== Exercise prompt ==
Put the lines below into a numbered list, skipping any blank lines and leaving the pictures out of the result.

>> BEGIN Data to process

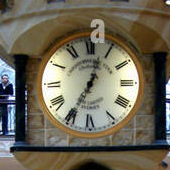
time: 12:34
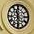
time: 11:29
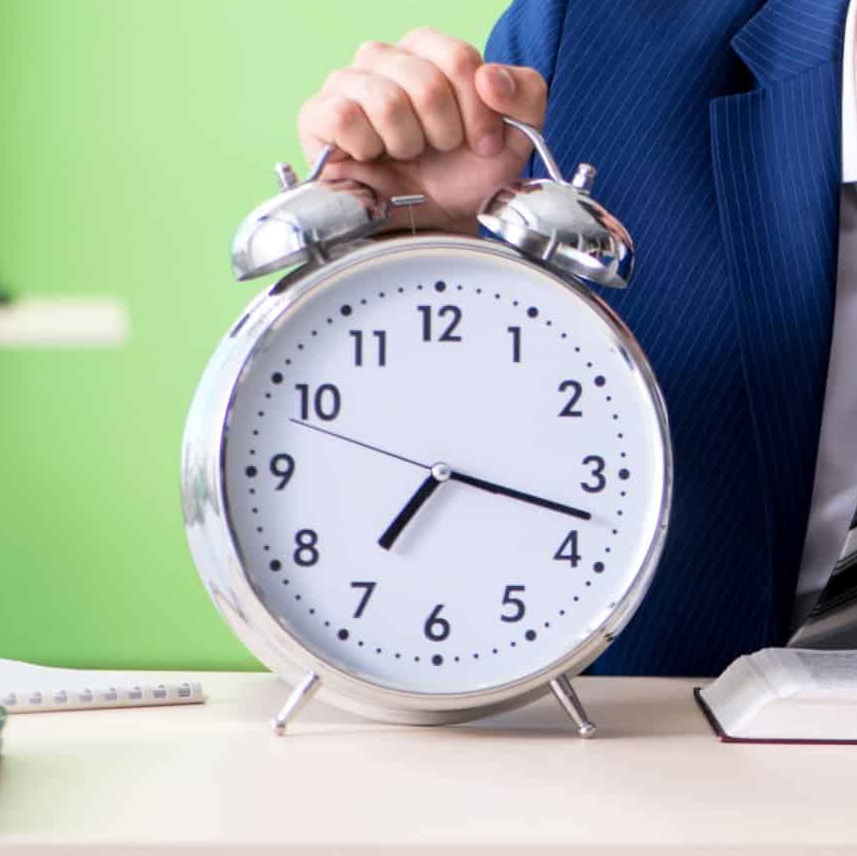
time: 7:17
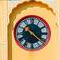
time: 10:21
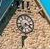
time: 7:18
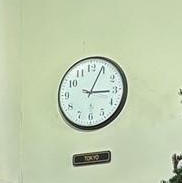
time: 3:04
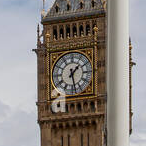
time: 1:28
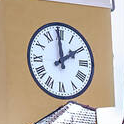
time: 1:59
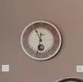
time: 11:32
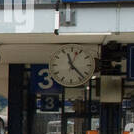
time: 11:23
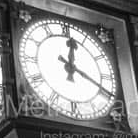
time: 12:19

>> END Data to process

== Completed task ==
1. time: 12:34
2. time: 11:29
3. time: 7:17
4. time: 10:21
5. time: 7:18
6. time: 3:04
7. time: 1:28
8. time: 1:59
9. time: 11:32
10. time: 11:23
11. time: 12:19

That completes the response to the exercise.